Source records:
☆ ☆ ☆ ☆ ☆

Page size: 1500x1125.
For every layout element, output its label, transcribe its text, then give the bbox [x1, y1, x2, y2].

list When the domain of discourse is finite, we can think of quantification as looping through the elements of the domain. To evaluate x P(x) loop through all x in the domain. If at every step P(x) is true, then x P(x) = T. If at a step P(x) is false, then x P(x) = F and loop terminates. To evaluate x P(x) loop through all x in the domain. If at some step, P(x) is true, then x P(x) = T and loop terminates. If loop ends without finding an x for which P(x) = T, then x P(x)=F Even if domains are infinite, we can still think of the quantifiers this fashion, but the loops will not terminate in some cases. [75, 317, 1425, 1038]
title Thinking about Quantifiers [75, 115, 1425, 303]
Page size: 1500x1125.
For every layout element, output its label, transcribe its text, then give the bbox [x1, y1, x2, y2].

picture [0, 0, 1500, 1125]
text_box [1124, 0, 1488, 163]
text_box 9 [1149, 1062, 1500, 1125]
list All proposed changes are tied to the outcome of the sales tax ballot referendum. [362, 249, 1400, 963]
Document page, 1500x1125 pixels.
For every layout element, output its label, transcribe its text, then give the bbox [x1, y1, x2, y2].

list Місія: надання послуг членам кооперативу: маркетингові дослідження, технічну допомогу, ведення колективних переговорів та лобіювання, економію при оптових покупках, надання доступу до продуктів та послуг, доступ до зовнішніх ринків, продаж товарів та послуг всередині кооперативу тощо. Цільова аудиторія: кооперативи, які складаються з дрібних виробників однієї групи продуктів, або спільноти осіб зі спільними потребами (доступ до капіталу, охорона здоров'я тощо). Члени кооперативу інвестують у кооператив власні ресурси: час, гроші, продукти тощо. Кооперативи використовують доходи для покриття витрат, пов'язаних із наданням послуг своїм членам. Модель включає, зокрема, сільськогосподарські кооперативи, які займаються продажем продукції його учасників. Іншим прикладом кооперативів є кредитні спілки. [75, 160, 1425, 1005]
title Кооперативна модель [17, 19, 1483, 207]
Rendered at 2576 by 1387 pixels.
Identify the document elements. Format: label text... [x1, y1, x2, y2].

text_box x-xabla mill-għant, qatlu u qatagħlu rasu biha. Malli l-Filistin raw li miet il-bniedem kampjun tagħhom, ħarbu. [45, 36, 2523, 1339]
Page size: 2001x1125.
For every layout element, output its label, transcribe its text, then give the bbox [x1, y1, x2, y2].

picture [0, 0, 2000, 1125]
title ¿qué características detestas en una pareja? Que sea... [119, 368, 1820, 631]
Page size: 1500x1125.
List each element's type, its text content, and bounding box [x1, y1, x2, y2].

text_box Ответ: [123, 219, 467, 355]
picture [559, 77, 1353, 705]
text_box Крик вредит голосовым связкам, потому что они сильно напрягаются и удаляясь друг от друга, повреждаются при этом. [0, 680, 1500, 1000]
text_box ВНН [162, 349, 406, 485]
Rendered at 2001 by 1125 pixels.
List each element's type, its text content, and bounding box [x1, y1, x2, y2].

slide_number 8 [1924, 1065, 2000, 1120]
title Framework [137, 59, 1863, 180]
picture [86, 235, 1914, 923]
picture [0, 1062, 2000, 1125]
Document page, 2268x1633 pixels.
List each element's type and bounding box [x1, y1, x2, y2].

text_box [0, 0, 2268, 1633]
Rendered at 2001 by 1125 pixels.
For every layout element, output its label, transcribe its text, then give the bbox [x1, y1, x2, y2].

☆ ☆ ☆ ☆ ☆

**Task objective:**
What is the number of lines in the records that hold "pixels"? Give the number by itself.

**Solution to this exercise:**
5